In POSIX sh, the behaviour is unspecified, because [[ is reserved for some unspecified behaviour. In POSIX sh implementations that don't have a [[ special keyword, that would still be syntactically valid (except maybe for the unquoted $ which again may make you enter unspecified territory) though you'd likely get an error about a [[ command not being found.

The fact that you get a unexpected token ! in if ! [[ "$hn" =~ ^[[:digit:]]+$ ]]; then suggests that code is found in a context where a command is not expected. That could be for instance because it appears in the middle of a case statement where a pattern or esac is expected instead (where if would be accepted as the case pattern, but the next ! token would be unexpected as the parser would want a | or ) token there instead).

Now back to negating a regexp match. Yes, ! [[ "$var" =~ $regexp ]] works as ! can negate any command (actually, pipeline) including that one. You can also use the ! conditional expression operator: [[ ! "$var" =~ $regexp ]].

However note that while =~ looks like it's inspired from perl's =~ (itself likely inspired from awk's ~), perl's (or awk's) !~ operator is not supported.

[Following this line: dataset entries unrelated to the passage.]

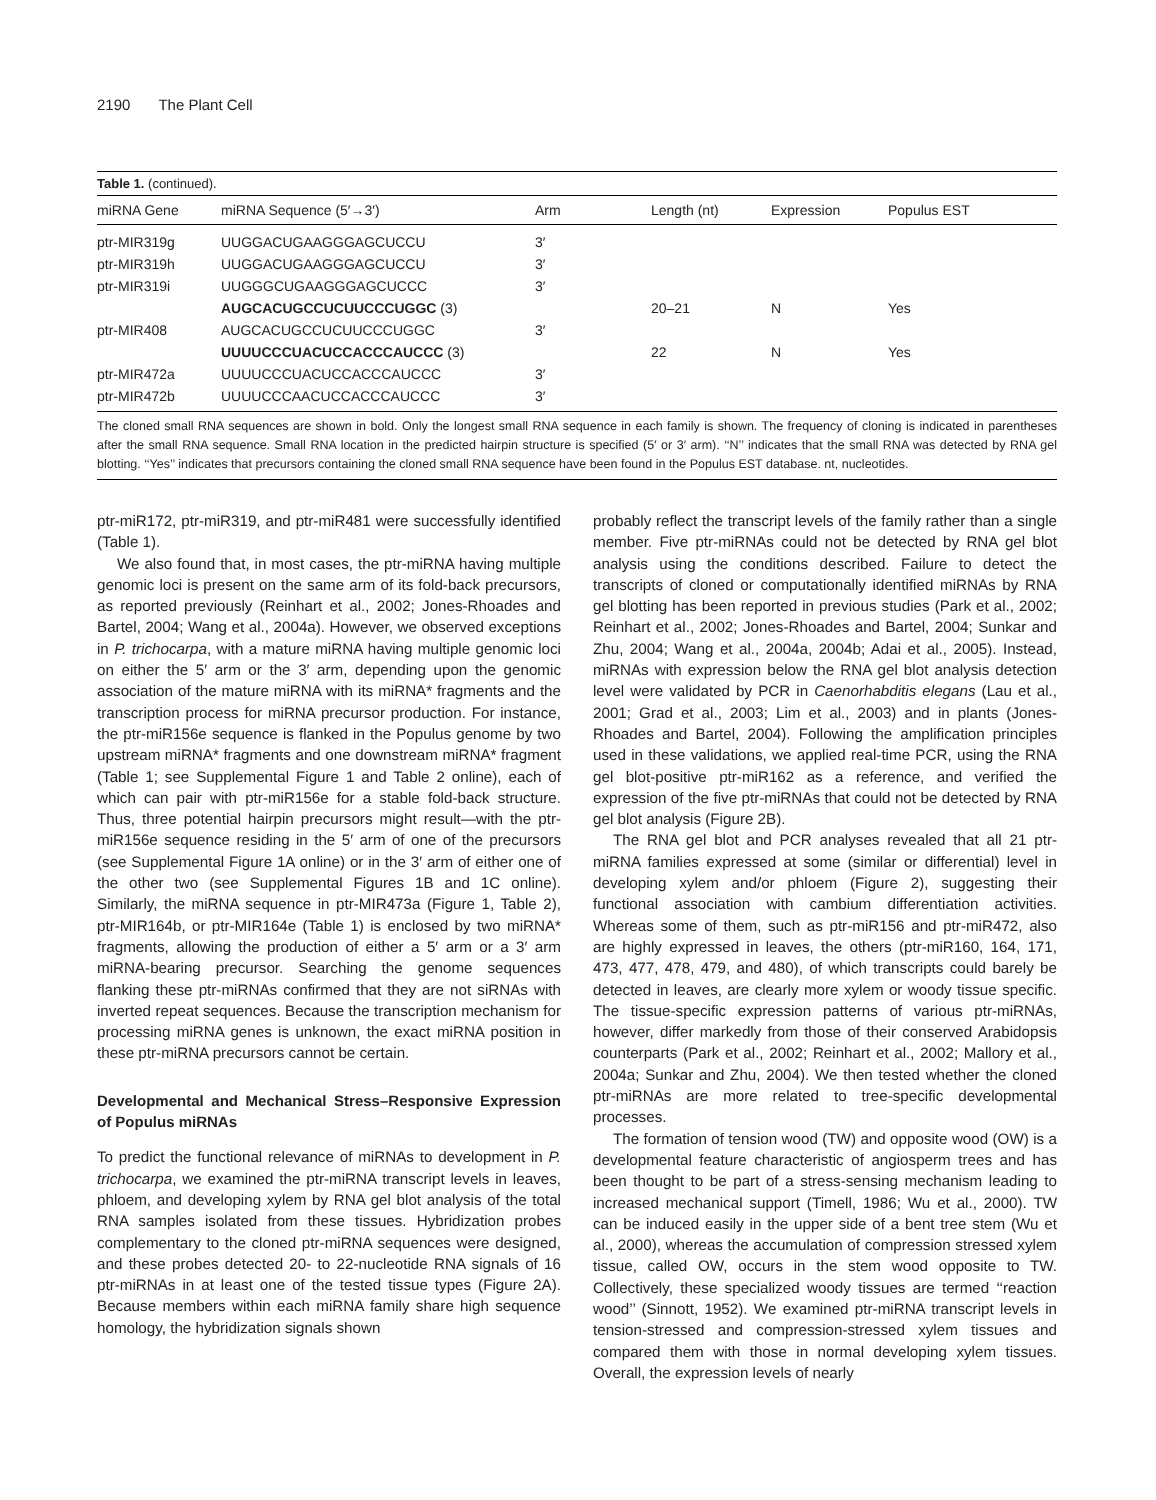2190 The Plant Cell
Table 1. (continued).
| miRNA Gene | miRNA Sequence (5′→3′) | Arm | Length (nt) | Expression | Populus EST |
| --- | --- | --- | --- | --- | --- |
| ptr-MIR319g | UUGGACUGAAGGGAGCUCCU | 3′ | | | |
| ptr-MIR319h | UUGGACUGAAGGGAGCUCCU | 3′ | | | |
| ptr-MIR319i | UUGGGCUGAAGGGAGCUCCC | 3′ | | | |
| | AUGCACUGCCUCUUCCCUGGC (3) | | 20–21 | N | Yes |
| ptr-MIR408 | AUGCACUGCCUCUUCCCUGGC | 3′ | | | |
| | UUUUCCCUACUCCACCCAUCCC (3) | | 22 | N | Yes |
| ptr-MIR472a | UUUUCCCUACUCCACCCAUCCC | 3′ | | | |
| ptr-MIR472b | UUUUCCCAACUCCACCCAUCCC | 3′ | | | |
The cloned small RNA sequences are shown in bold. Only the longest small RNA sequence in each family is shown. The frequency of cloning is indicated in parentheses after the small RNA sequence. Small RNA location in the predicted hairpin structure is specified (5′ or 3′ arm). ‘‘N’’ indicates that the small RNA was detected by RNA gel blotting. ‘‘Yes’’ indicates that precursors containing the cloned small RNA sequence have been found in the Populus EST database. nt, nucleotides.
ptr-miR172, ptr-miR319, and ptr-miR481 were successfully identified (Table 1).
We also found that, in most cases, the ptr-miRNA having multiple genomic loci is present on the same arm of its fold-back precursors, as reported previously (Reinhart et al., 2002; Jones-Rhoades and Bartel, 2004; Wang et al., 2004a). However, we observed exceptions in P. trichocarpa, with a mature miRNA having multiple genomic loci on either the 5′ arm or the 3′ arm, depending upon the genomic association of the mature miRNA with its miRNA* fragments and the transcription process for miRNA precursor production. For instance, the ptr-miR156e sequence is flanked in the Populus genome by two upstream miRNA* fragments and one downstream miRNA* fragment (Table 1; see Supplemental Figure 1 and Table 2 online), each of which can pair with ptr-miR156e for a stable fold-back structure. Thus, three potential hairpin precursors might result—with the ptr-miR156e sequence residing in the 5′ arm of one of the precursors (see Supplemental Figure 1A online) or in the 3′ arm of either one of the other two (see Supplemental Figures 1B and 1C online). Similarly, the miRNA sequence in ptr-MIR473a (Figure 1, Table 2), ptr-MIR164b, or ptr-MIR164e (Table 1) is enclosed by two miRNA* fragments, allowing the production of either a 5′ arm or a 3′ arm miRNA-bearing precursor. Searching the genome sequences flanking these ptr-miRNAs confirmed that they are not siRNAs with inverted repeat sequences. Because the transcription mechanism for processing miRNA genes is unknown, the exact miRNA position in these ptr-miRNA precursors cannot be certain.
Developmental and Mechanical Stress–Responsive Expression of Populus miRNAs
To predict the functional relevance of miRNAs to development in P. trichocarpa, we examined the ptr-miRNA transcript levels in leaves, phloem, and developing xylem by RNA gel blot analysis of the total RNA samples isolated from these tissues. Hybridization probes complementary to the cloned ptr-miRNA sequences were designed, and these probes detected 20- to 22-nucleotide RNA signals of 16 ptr-miRNAs in at least one of the tested tissue types (Figure 2A). Because members within each miRNA family share high sequence homology, the hybridization signals shown
probably reflect the transcript levels of the family rather than a single member. Five ptr-miRNAs could not be detected by RNA gel blot analysis using the conditions described. Failure to detect the transcripts of cloned or computationally identified miRNAs by RNA gel blotting has been reported in previous studies (Park et al., 2002; Reinhart et al., 2002; Jones-Rhoades and Bartel, 2004; Sunkar and Zhu, 2004; Wang et al., 2004a, 2004b; Adai et al., 2005). Instead, miRNAs with expression below the RNA gel blot analysis detection level were validated by PCR in Caenorhabditis elegans (Lau et al., 2001; Grad et al., 2003; Lim et al., 2003) and in plants (Jones-Rhoades and Bartel, 2004). Following the amplification principles used in these validations, we applied real-time PCR, using the RNA gel blot-positive ptr-miR162 as a reference, and verified the expression of the five ptr-miRNAs that could not be detected by RNA gel blot analysis (Figure 2B).
The RNA gel blot and PCR analyses revealed that all 21 ptr-miRNA families expressed at some (similar or differential) level in developing xylem and/or phloem (Figure 2), suggesting their functional association with cambium differentiation activities. Whereas some of them, such as ptr-miR156 and ptr-miR472, also are highly expressed in leaves, the others (ptr-miR160, 164, 171, 473, 477, 478, 479, and 480), of which transcripts could barely be detected in leaves, are clearly more xylem or woody tissue specific. The tissue-specific expression patterns of various ptr-miRNAs, however, differ markedly from those of their conserved Arabidopsis counterparts (Park et al., 2002; Reinhart et al., 2002; Mallory et al., 2004a; Sunkar and Zhu, 2004). We then tested whether the cloned ptr-miRNAs are more related to tree-specific developmental processes.
The formation of tension wood (TW) and opposite wood (OW) is a developmental feature characteristic of angiosperm trees and has been thought to be part of a stress-sensing mechanism leading to increased mechanical support (Timell, 1986; Wu et al., 2000). TW can be induced easily in the upper side of a bent tree stem (Wu et al., 2000), whereas the accumulation of compression stressed xylem tissue, called OW, occurs in the stem wood opposite to TW. Collectively, these specialized woody tissues are termed ‘‘reaction wood’’ (Sinnott, 1952). We examined ptr-miRNA transcript levels in tension-stressed and compression-stressed xylem tissues and compared them with those in normal developing xylem tissues. Overall, the expression levels of nearly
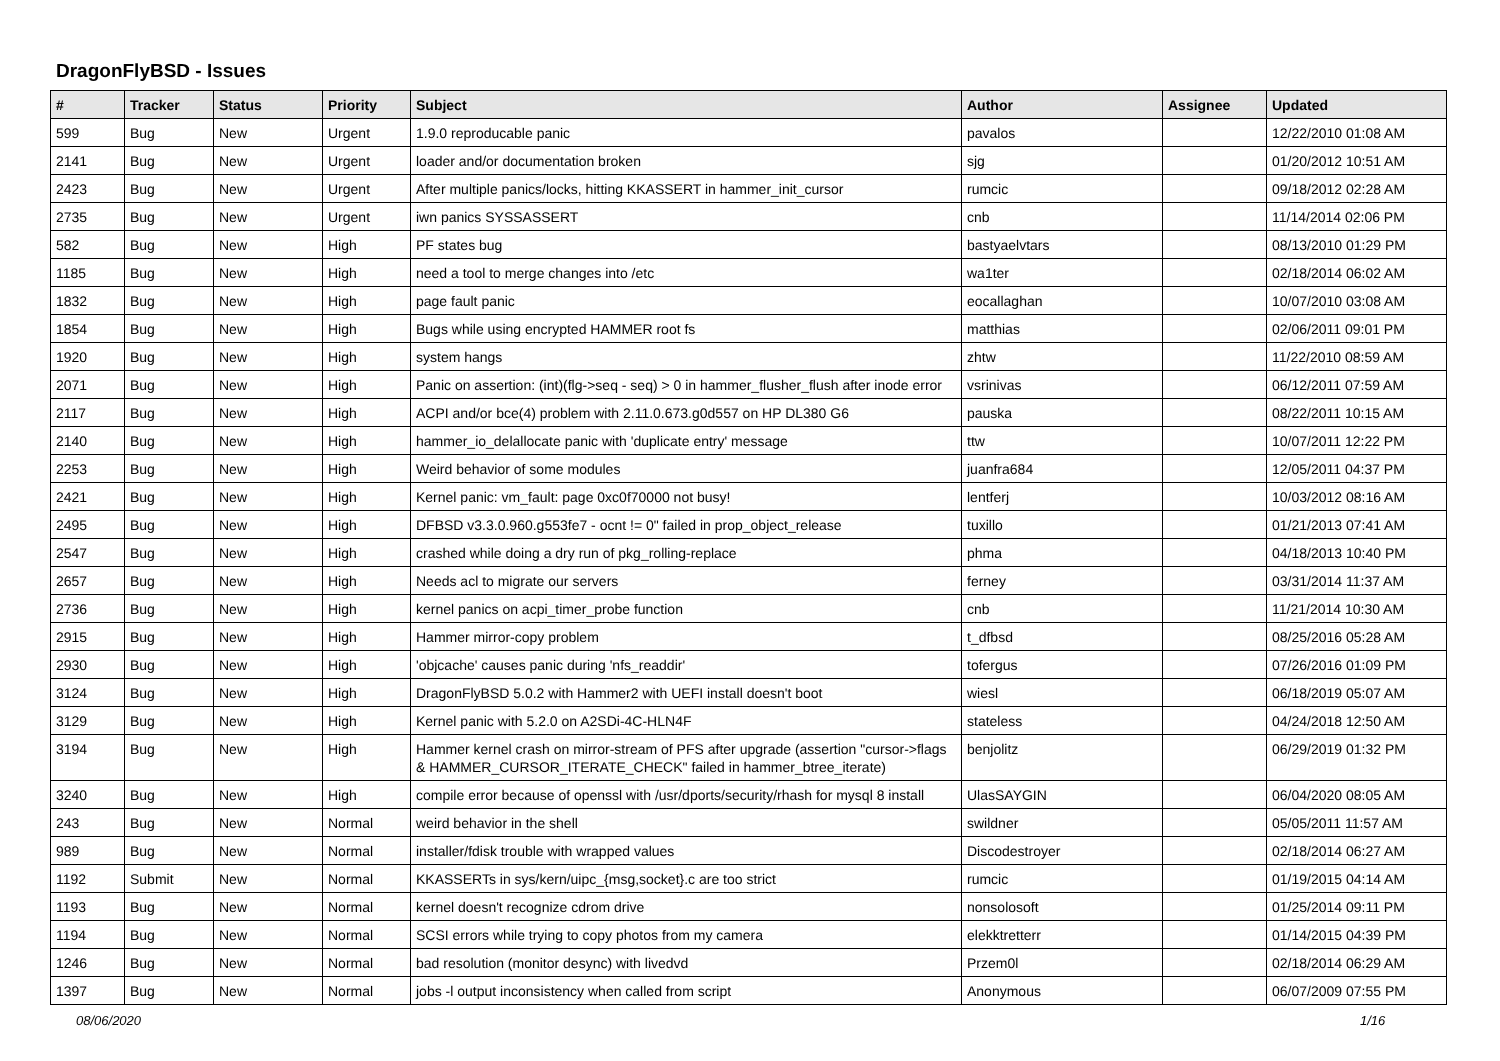DragonFlyBSD - Issues
| # | Tracker | Status | Priority | Subject | Author | Assignee | Updated |
| --- | --- | --- | --- | --- | --- | --- | --- |
| 599 | Bug | New | Urgent | 1.9.0 reproducable panic | pavalos | | 12/22/2010 01:08 AM |
| 2141 | Bug | New | Urgent | loader and/or documentation broken | sjg | | 01/20/2012 10:51 AM |
| 2423 | Bug | New | Urgent | After multiple panics/locks, hitting KKASSERT in hammer_init_cursor | rumcic | | 09/18/2012 02:28 AM |
| 2735 | Bug | New | Urgent | iwn panics SYSSASSERT | cnb | | 11/14/2014 02:06 PM |
| 582 | Bug | New | High | PF states bug | bastyaelvtars | | 08/13/2010 01:29 PM |
| 1185 | Bug | New | High | need a tool to merge changes into /etc | wa1ter | | 02/18/2014 06:02 AM |
| 1832 | Bug | New | High | page fault panic | eocallaghan | | 10/07/2010 03:08 AM |
| 1854 | Bug | New | High | Bugs while using encrypted HAMMER root fs | matthias | | 02/06/2011 09:01 PM |
| 1920 | Bug | New | High | system hangs | zhtw | | 11/22/2010 08:59 AM |
| 2071 | Bug | New | High | Panic on assertion: (int)(flg->seq - seq) > 0 in hammer_flusher_flush after inode error | vsrinivas | | 06/12/2011 07:59 AM |
| 2117 | Bug | New | High | ACPI and/or bce(4) problem with 2.11.0.673.g0d557 on HP DL380 G6 | pauska | | 08/22/2011 10:15 AM |
| 2140 | Bug | New | High | hammer_io_delallocate panic with 'duplicate entry' message | ttw | | 10/07/2011 12:22 PM |
| 2253 | Bug | New | High | Weird behavior of some modules | juanfra684 | | 12/05/2011 04:37 PM |
| 2421 | Bug | New | High | Kernel panic: vm_fault: page 0xc0f70000 not busy! | lentferj | | 10/03/2012 08:16 AM |
| 2495 | Bug | New | High | DFBSD v3.3.0.960.g553fe7 - ocnt != 0" failed in prop_object_release | tuxillo | | 01/21/2013 07:41 AM |
| 2547 | Bug | New | High | crashed while doing a dry run of pkg_rolling-replace | phma | | 04/18/2013 10:40 PM |
| 2657 | Bug | New | High | Needs acl to migrate our servers | ferney | | 03/31/2014 11:37 AM |
| 2736 | Bug | New | High | kernel panics on acpi_timer_probe function | cnb | | 11/21/2014 10:30 AM |
| 2915 | Bug | New | High | Hammer mirror-copy problem | t_dfbsd | | 08/25/2016 05:28 AM |
| 2930 | Bug | New | High | 'objcache' causes panic during 'nfs_readdir' | tofergus | | 07/26/2016 01:09 PM |
| 3124 | Bug | New | High | DragonFlyBSD 5.0.2 with Hammer2 with UEFI install doesn't boot | wiesl | | 06/18/2019 05:07 AM |
| 3129 | Bug | New | High | Kernel panic with 5.2.0 on A2SDi-4C-HLN4F | stateless | | 04/24/2018 12:50 AM |
| 3194 | Bug | New | High | Hammer kernel crash on mirror-stream of PFS after upgrade (assertion "cursor->flags & HAMMER_CURSOR_ITERATE_CHECK" failed in hammer_btree_iterate) | benjolitz | | 06/29/2019 01:32 PM |
| 3240 | Bug | New | High | compile error because of openssl with /usr/dports/security/rhash for mysql 8 install | UlasSAYGIN | | 06/04/2020 08:05 AM |
| 243 | Bug | New | Normal | weird behavior in the shell | swildner | | 05/05/2011 11:57 AM |
| 989 | Bug | New | Normal | installer/fdisk trouble with wrapped values | Discodestroyer | | 02/18/2014 06:27 AM |
| 1192 | Submit | New | Normal | KKASSERTs in sys/kern/uipc_{msg,socket}.c are too strict | rumcic | | 01/19/2015 04:14 AM |
| 1193 | Bug | New | Normal | kernel doesn't recognize cdrom drive | nonsolosoft | | 01/25/2014 09:11 PM |
| 1194 | Bug | New | Normal | SCSI errors while trying to copy photos from my camera | elekktretterr | | 01/14/2015 04:39 PM |
| 1246 | Bug | New | Normal | bad resolution (monitor desync) with livedvd | Przem0l | | 02/18/2014 06:29 AM |
| 1397 | Bug | New | Normal | jobs -l output inconsistency when called from script | Anonymous | | 06/07/2009 07:55 PM |
08/06/2020 1/16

As to that particular regexp as explained in more details in that other Q&A, things like [0-9] or [[:digit:]] should be avoided in general for input validation if you only intend to accept 0123456789 Arabic decimal digits.

So:

[[ ! "$hn" =~ ^[0123456789]+$ ]]

Or (using a glob pattern instead of a regexp):

[[ "$hn" != +([0123456789]) ]]

(that one needing shopt -s extglob in older version of bash, for that +(...) ksh extended glob to be recognised)

would be preferable.

In standard sh syntax:

case "$hn" in
  ('' | *[!0123456789]*) true;;
  (*) false;;
esac

You may also want to reject numbers with leading 0s (other than 0 itself) which are interpreted as octal in some contexts (causing errors in some for numbers like 019) or numbers larger than what is supported by whatever is going to use them.